▸ **Task goal**:
Before copying, set the pictures aside; then repeat every line below verbatim.

▸ **Data for this exercise**:
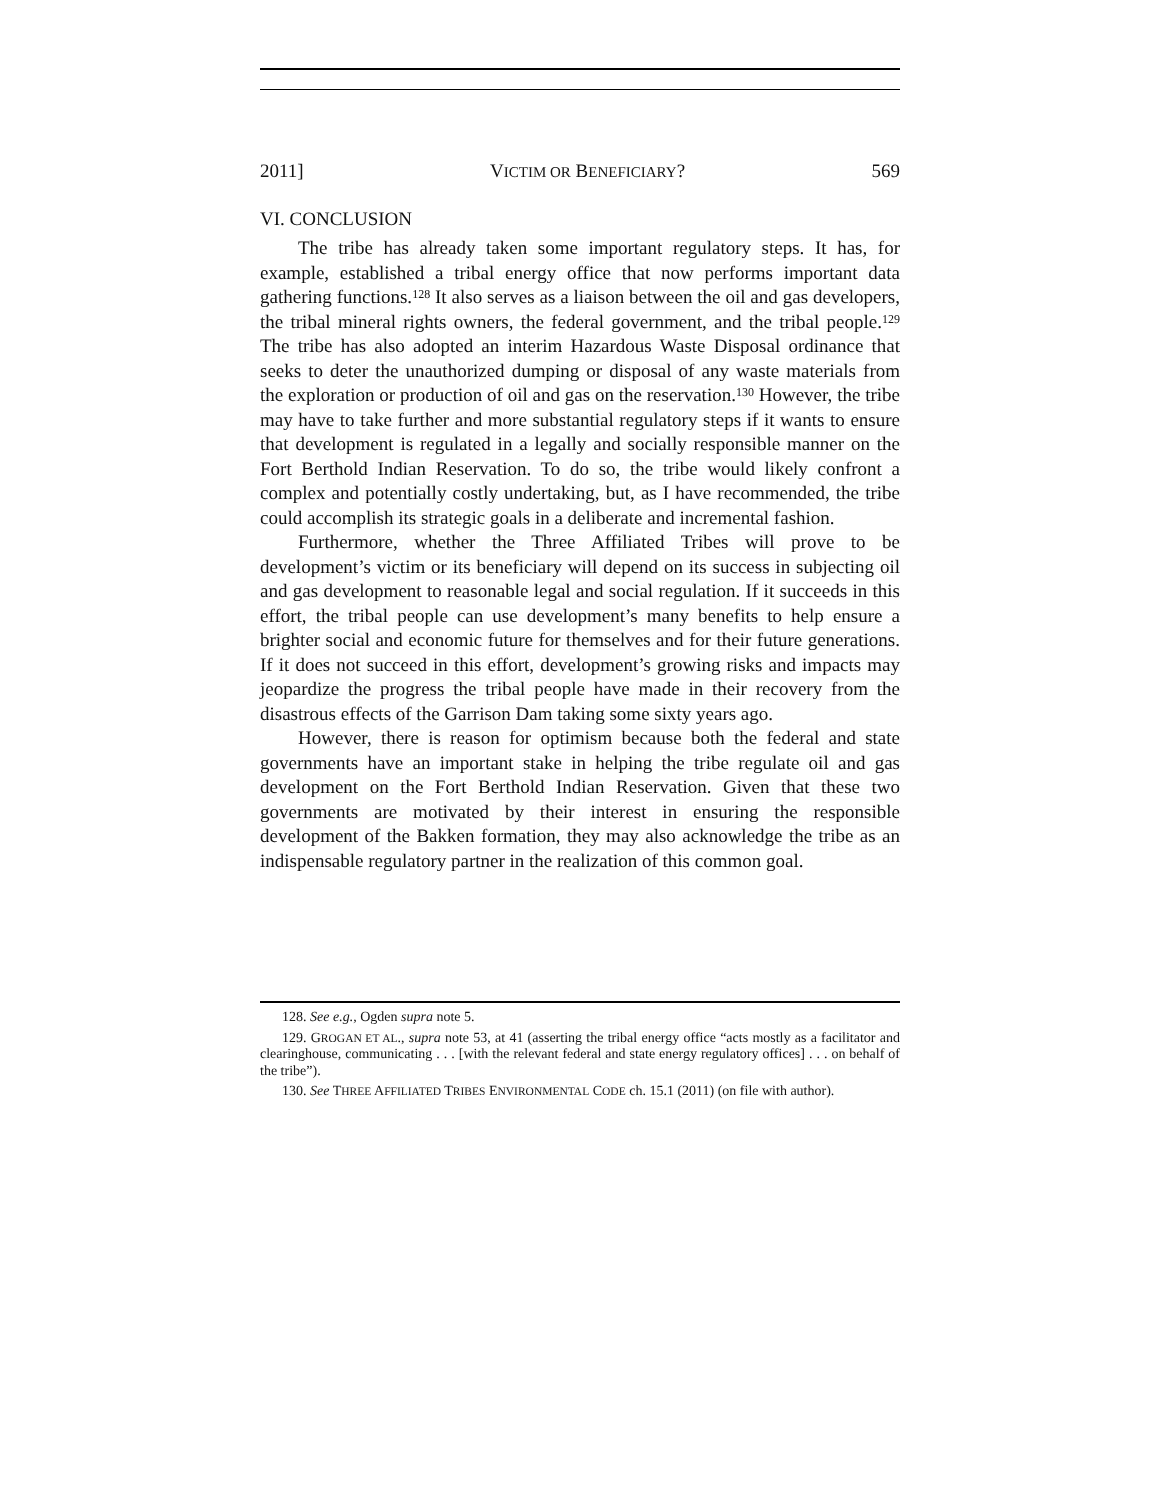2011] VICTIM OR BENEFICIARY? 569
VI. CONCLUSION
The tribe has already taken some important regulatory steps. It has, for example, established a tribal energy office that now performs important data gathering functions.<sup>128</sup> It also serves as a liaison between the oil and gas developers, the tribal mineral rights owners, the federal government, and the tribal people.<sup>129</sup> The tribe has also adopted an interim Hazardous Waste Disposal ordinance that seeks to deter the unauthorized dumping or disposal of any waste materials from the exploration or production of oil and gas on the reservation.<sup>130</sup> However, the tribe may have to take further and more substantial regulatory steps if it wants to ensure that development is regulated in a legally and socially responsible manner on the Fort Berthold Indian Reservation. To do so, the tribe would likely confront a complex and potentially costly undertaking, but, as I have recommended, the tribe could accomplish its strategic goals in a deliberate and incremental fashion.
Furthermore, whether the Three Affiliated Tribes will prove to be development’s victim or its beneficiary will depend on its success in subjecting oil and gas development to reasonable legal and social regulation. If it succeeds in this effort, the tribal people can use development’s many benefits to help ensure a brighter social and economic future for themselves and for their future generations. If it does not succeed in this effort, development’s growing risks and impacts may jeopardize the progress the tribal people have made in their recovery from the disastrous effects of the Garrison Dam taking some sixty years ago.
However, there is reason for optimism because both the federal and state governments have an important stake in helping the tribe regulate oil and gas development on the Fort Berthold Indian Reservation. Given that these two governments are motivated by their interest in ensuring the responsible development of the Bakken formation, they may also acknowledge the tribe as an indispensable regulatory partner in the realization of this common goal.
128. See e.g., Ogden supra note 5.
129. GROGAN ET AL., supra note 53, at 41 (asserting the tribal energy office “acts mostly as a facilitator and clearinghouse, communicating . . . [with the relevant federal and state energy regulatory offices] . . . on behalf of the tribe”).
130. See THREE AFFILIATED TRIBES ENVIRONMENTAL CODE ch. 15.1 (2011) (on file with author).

▸ **Output for this task**:
2011] VICTIM OR BENEFICIARY? 569
VI. CONCLUSION
The tribe has already taken some important regulatory steps. It has, for example, established a tribal energy office that now performs important data gathering functions.<sup>128</sup> It also serves as a liaison between the oil and gas developers, the tribal mineral rights owners, the federal government, and the tribal people.<sup>129</sup> The tribe has also adopted an interim Hazardous Waste Disposal ordinance that seeks to deter the unauthorized dumping or disposal of any waste materials from the exploration or production of oil and gas on the reservation.<sup>130</sup> However, the tribe may have to take further and more substantial regulatory steps if it wants to ensure that development is regulated in a legally and socially responsible manner on the Fort Berthold Indian Reservation. To do so, the tribe would likely confront a complex and potentially costly undertaking, but, as I have recommended, the tribe could accomplish its strategic goals in a deliberate and incremental fashion.
Furthermore, whether the Three Affiliated Tribes will prove to be development’s victim or its beneficiary will depend on its success in subjecting oil and gas development to reasonable legal and social regulation. If it succeeds in this effort, the tribal people can use development’s many benefits to help ensure a brighter social and economic future for themselves and for their future generations. If it does not succeed in this effort, development’s growing risks and impacts may jeopardize the progress the tribal people have made in their recovery from the disastrous effects of the Garrison Dam taking some sixty years ago.
However, there is reason for optimism because both the federal and state governments have an important stake in helping the tribe regulate oil and gas development on the Fort Berthold Indian Reservation. Given that these two governments are motivated by their interest in ensuring the responsible development of the Bakken formation, they may also acknowledge the tribe as an indispensable regulatory partner in the realization of this common goal.
128. See e.g., Ogden supra note 5.
129. GROGAN ET AL., supra note 53, at 41 (asserting the tribal energy office “acts mostly as a facilitator and clearinghouse, communicating . . . [with the relevant federal and state energy regulatory offices] . . . on behalf of the tribe”).
130. See THREE AFFILIATED TRIBES ENVIRONMENTAL CODE ch. 15.1 (2011) (on file with author).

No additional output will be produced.